I am currently in Ghana with MIT student Chandler Douglas while my longtime MoringaConnect partner Emily Cunningham is directing operations in the US.
The past month has been full of navigating purchase order conversations with buyers, talking to well-established people in the start-up ecosystem in Ghana and also in the agribusiness space, learning more about how a distributor of raw materials in the cosmetic industry actually operates, fleshing out details of collaboration between community leaders and organizations with which we will launch cultivation of Moringa and our services, continuing R&D on our motorized Moringa seed sheller, creating a new list of oil presses to source after disappointing experiences from our previous shortlist, and maybe the biggest ongoing activity – identifying funding and investment.
Collaboration with community leaders and organizations
MoringaConnect aims to connect smallholder farmers to the global market for Moringa oil.

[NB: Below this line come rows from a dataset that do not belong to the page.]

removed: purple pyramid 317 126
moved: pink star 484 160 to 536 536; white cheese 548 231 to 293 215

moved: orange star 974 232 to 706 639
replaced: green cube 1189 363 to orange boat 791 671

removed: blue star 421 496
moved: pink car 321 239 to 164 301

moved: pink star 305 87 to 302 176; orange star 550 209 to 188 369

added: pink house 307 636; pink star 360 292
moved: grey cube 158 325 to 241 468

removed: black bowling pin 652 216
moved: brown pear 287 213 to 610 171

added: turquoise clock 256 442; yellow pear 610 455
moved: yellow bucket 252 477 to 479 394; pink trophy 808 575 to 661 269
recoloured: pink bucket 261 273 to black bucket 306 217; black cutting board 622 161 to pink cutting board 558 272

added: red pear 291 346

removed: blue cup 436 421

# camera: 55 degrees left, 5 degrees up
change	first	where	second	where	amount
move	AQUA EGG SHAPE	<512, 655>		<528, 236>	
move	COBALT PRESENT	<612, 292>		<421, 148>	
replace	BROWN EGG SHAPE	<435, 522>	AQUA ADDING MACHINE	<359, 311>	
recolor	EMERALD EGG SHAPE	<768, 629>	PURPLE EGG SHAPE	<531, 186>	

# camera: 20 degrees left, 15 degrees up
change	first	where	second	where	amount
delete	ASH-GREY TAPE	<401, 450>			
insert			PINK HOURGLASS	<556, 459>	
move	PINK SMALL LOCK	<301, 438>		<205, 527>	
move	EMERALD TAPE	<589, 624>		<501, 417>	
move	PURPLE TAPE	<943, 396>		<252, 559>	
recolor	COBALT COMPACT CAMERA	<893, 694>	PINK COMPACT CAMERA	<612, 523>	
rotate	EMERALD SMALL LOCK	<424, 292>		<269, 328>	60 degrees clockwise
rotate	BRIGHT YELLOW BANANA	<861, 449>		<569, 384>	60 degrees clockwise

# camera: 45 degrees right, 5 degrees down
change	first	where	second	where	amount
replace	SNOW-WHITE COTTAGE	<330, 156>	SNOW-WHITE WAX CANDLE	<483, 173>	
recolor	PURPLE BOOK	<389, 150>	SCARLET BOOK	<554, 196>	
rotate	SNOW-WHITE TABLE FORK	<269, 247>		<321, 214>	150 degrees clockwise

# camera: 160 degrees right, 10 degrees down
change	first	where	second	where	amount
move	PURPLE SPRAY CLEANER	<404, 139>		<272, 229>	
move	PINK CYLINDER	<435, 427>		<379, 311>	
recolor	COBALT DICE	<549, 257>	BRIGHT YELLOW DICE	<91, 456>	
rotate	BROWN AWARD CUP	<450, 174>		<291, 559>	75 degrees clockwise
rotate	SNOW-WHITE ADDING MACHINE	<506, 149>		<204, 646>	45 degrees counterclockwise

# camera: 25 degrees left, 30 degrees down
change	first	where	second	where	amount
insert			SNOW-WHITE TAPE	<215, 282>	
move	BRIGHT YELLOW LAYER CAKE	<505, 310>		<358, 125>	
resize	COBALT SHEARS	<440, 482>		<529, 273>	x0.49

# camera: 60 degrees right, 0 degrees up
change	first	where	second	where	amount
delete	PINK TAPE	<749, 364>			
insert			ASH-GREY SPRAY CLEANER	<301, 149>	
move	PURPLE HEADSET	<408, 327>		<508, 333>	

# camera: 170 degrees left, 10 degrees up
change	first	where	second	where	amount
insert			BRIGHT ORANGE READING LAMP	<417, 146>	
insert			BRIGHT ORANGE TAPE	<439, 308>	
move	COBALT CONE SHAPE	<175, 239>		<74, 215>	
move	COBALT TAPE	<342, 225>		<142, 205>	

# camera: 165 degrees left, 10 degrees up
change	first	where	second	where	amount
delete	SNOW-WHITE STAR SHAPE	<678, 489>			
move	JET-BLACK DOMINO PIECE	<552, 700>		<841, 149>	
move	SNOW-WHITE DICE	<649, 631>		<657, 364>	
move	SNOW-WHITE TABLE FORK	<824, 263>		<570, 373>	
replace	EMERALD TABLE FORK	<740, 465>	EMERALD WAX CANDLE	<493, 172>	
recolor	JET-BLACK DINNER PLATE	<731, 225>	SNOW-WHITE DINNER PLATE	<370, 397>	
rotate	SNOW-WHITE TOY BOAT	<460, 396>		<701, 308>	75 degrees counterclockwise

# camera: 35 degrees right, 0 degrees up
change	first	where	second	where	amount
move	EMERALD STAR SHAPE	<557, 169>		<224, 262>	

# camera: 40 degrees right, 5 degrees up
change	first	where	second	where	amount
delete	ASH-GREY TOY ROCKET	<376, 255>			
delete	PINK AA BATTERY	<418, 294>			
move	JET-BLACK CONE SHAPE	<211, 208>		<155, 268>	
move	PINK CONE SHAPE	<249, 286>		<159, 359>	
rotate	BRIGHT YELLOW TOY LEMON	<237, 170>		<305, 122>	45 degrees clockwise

We believe that with the right community engagement and investment in the capacity building of farmers, we can link the Moringa oil value chain from the farmer with surplus Moringa seeds all the way to cosmetic buyers looking for ethically sourced raw materials for their products.
However sourcing the seeds needed for oil extraction from outgrower farmers has unique challenges. How do you establish and maintain quality? Do you organize the farmers or interact with separately? How does accountability and monitoring work? What if farmers don’t pay back inputs you provide? How do you build farmer loyalty so they don’t look to make a quick buck from your competition? Why deal with all this instead of just starting your own commercial scale Moringa farm?
These are just some of the plethora of questions that have arisen over the past two months in Ghana and we’ve been tackling them one at a time through discussions with farmers, agribusiness owners, and community leaders. We’ve learned many lessons and by executing them in partnership with farmers and community leaders we work with will ensure that our investment and capacity building services to farmers will be mutually beneficial and have a community wide impact. We are excited to go through customary processes, get our hands dirty with pick axes and hoes in the coming months, and work alongside old and new Moringa farmers, as we capture value from nature’s miracle tree.
Incorporating and starting an agribusiness in Ghana
After lots of research and sifting through advice, we’ve decided to incorporate as a Limited Liability Company or LLC due to its simplicity, personal protection, and ease of transitioning to other structures. We will create a similar structure in Ghana, now that I have received my Ghanaian passport and have become a dual citizen! This was about a year long process that I was able to (legally) complete in a few weeks with the help of family.
It’s an exciting time to setup as a start-up in the agricultural space. There are now better opportunities for funding (though not much available for start-ups), market support, business training and capacity building, import duty exemptions, and tax benefits for agri-businesses. Over 50% of Ghana’s population is involved in agriculture and a significant portion of the nation’s GDP comes from the export of agricultural goods like cocoa, timber, and coffee. As such there is a huge potential for MoringaConnect to have an economic and social impact especially for small-holder farmers. Sadly, farming has been looked down upon by the educated in Ghanaian society. But it is clear from my discussions with the big and little fish in agri-business, investor circles, the government, and farming communities, and the increased interest in food security for Ghana, that more and more people her are realizing that our parents were wrong when they said money doesn’t grow on trees. Money does grow on trees. It is in on the branches, the trunks, in the leaves and even in the soil.
There are still many hurdles and challenges but it wouldn’t be fun or worth it if that wasn’t the case. We are navigating all this to set up MoringaConnect as an agro-processor and exporter in Ghana. With my dual citizenship US-Ghana process now complete, we aim to be fully registered in the next few weeks and, once we meet our funding goals, kickoff our oil extraction and farmer outreach operations.
The MoringaConnect Team
My longtime MoringaConnect partner Emily Cunningham graduated from Harvard and took the leap of faith to run with MoringaConnect full-time (in addition to part-time jobs – welcome to social entrepreneurship). Emily is managing our U.S. operations with a focus on lining up buyers for the Moringa oil we produce in Ghana. Originally from Weymouth, Mass., Emily is passionate about connecting her study of economics and experience in appropriate technology design to development challenges. She is a co-founder of a rural development venture in India and was part of a D-Lab design team that created a prototype for the MultiCrop Thresher that went on to win a Gates Foundation award. She has traveled extensively in Ghana, running trainings and working alongside community partners.
Joining me in Ghana this summer is MIT Mechanical Engineering student, Chandler Douglas (MIT Mechanical Engineering BS ‘i4) who was able to travel to Ghana with the support of MIT’s Public Service Center. Chandler has a background product design and manufacturing. He has led diverse teams in international and domestic service projects. He manages the manufacturing of MoringaConnect’s technologies in-country, and facilitates maintenance and repair services.
Our next team member will be someone with extensive business development and operations experience. I will reach out to the MIT, Harvard, and student base here in Ghana to work on the mini projects that can help our future work.
All in all, I’m learning a lot about being an entrepreneur in Ghana and I’m starting to see more of what I’ve actually gotten myself into. As scary and big as it sometimes feels, I’m loving it all.